Normalerweise sind Flughafenmitarbeiter ja immer äußerst akkurat, was die Absperrung der Fußwege und Aufenthaltszonen auf dem Rollfeld angeht. Wer da aus der Reihe tanzt, wird in der Regel sofort entdeckt und zurück ins Glied gebracht. Bei diesem Easyjet-Flug war das aber offensichtlich anders.

Eine Frau (30) berichtete der Schweizer Zeitung „20 Minutes“, dass sie ihr 21 Monate altes Baby auf dem Arm trug und deshalb gewartet hätte, bis alle anderen Passagiere das Flugzeug verlassen hatten.
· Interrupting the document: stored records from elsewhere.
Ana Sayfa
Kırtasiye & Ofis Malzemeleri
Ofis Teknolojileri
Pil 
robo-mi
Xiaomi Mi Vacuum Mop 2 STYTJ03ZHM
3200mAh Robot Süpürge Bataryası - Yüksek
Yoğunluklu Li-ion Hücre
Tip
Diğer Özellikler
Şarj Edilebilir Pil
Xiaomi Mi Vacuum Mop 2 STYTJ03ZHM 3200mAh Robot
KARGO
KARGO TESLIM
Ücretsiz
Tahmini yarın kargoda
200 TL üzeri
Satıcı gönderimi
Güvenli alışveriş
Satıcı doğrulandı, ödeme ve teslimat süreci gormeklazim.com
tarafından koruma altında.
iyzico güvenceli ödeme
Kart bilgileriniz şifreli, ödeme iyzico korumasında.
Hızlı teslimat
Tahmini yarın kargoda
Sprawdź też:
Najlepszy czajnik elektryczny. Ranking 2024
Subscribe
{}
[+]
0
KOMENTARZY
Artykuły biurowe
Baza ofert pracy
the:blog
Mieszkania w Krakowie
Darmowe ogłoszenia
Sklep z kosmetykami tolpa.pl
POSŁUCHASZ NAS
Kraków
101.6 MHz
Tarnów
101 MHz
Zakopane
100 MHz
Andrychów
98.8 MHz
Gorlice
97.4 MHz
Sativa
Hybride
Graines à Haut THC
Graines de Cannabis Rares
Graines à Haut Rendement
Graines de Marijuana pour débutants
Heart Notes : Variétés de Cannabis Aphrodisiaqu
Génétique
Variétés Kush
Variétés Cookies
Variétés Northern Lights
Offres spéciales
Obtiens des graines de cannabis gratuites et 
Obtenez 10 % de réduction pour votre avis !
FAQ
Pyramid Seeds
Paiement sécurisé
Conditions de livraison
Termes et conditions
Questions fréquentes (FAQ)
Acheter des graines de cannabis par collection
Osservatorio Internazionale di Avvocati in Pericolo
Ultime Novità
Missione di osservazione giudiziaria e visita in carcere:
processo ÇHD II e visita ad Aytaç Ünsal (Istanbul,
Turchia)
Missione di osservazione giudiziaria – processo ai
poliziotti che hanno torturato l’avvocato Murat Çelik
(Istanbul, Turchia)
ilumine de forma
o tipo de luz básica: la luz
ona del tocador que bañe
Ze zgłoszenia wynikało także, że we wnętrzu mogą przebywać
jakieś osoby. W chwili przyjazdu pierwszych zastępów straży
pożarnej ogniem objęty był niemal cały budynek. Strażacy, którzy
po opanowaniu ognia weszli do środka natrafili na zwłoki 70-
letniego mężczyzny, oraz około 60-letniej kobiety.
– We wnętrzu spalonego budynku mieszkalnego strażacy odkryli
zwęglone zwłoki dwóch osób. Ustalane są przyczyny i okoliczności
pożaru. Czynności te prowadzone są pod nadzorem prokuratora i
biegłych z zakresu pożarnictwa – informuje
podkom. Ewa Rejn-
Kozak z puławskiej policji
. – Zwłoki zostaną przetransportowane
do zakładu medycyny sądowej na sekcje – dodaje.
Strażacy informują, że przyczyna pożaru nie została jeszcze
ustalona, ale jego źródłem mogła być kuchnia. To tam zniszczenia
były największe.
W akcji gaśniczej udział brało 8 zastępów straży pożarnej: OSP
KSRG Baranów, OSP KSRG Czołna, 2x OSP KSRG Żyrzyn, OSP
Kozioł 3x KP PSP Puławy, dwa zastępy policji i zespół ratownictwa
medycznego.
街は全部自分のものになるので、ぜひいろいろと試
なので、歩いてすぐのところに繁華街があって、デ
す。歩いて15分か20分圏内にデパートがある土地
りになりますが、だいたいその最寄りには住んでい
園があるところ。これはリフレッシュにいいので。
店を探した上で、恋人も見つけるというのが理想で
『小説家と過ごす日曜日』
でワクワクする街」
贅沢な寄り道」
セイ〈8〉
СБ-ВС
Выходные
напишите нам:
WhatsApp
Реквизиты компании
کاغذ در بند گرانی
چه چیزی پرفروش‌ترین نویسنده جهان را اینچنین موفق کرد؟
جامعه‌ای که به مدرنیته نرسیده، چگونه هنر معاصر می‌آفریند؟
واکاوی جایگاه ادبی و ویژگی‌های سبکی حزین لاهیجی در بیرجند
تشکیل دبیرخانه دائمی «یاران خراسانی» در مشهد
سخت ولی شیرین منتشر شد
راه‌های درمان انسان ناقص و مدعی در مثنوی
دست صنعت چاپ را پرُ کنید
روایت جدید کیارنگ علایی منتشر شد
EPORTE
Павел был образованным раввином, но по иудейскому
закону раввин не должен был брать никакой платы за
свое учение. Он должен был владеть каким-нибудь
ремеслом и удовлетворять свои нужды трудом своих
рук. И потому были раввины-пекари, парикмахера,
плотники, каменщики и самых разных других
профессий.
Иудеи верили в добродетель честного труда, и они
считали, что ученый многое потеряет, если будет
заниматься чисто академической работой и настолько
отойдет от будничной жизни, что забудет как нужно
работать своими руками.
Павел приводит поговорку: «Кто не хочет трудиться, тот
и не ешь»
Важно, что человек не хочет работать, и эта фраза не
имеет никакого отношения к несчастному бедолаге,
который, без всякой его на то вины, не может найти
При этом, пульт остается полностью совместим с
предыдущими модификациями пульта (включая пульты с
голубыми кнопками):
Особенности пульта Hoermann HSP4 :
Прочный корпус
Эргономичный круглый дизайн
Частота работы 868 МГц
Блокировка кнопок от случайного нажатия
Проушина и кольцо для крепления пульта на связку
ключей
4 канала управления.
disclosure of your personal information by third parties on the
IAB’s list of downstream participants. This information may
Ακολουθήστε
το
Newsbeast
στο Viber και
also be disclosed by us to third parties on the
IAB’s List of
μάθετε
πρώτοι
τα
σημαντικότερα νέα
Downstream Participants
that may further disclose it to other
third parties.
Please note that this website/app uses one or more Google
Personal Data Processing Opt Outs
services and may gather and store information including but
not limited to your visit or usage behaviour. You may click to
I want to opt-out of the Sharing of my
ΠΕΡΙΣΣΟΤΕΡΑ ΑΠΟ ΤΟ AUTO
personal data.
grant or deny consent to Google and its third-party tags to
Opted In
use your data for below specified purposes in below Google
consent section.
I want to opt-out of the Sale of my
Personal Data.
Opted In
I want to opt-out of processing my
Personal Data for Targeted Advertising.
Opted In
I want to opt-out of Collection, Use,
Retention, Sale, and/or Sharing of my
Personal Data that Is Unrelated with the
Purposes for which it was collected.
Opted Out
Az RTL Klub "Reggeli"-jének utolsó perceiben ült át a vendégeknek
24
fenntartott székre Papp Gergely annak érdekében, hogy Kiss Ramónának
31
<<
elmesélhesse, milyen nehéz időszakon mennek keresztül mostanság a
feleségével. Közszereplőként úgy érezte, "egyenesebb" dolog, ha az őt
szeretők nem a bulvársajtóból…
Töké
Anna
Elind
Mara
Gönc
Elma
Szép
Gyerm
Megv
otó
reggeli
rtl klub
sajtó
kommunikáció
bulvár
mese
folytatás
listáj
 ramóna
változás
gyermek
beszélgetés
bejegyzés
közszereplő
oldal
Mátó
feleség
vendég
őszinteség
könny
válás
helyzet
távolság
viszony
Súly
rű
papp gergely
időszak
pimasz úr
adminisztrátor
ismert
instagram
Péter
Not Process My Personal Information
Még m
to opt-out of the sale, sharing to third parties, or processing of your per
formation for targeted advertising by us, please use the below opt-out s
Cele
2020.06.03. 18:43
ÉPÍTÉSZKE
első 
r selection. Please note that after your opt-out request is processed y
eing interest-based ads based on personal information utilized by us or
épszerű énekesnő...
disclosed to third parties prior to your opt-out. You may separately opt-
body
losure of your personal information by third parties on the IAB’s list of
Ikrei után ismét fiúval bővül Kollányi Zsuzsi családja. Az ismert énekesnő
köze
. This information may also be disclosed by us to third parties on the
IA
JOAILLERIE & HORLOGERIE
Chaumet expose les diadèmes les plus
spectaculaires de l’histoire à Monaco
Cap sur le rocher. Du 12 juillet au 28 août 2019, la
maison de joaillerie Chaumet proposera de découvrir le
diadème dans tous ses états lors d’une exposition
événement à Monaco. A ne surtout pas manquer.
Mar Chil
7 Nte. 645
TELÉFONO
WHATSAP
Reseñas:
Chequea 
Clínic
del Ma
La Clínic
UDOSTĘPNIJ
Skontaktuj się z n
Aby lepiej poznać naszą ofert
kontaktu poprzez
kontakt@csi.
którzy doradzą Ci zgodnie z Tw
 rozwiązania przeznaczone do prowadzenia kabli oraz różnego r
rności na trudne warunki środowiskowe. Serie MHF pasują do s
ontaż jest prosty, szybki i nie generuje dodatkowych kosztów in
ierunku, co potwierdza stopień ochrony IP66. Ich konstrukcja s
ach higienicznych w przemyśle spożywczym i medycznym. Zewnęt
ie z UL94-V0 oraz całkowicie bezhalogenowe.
Als sie dann aber draußen ankam, sei von dem Shuttlebus weit und breit nichts mehr zu sehen gewesen. Gemeinsam mit sechs anderen Verdutzten habe die Mutter deshalb im Halbdunkeln auf dem Rollfeld gestanden.

Zu Fuß machten sie sich dann auf zum Flughafengebäude – ein nicht gerade ungefährlicher Spaziergang. Denn: Hier rollen tonnenschwere Fahrzeuge und natürlich auch Flugzeuge lang. Zu guter Letzt sei dann auch noch die Tür des Gebäudes verschlossen gewesen. Ein Flughafenmitarbeiter entdeckte die Gruppe dann aber doch noch und brachte sie in Sicherheit.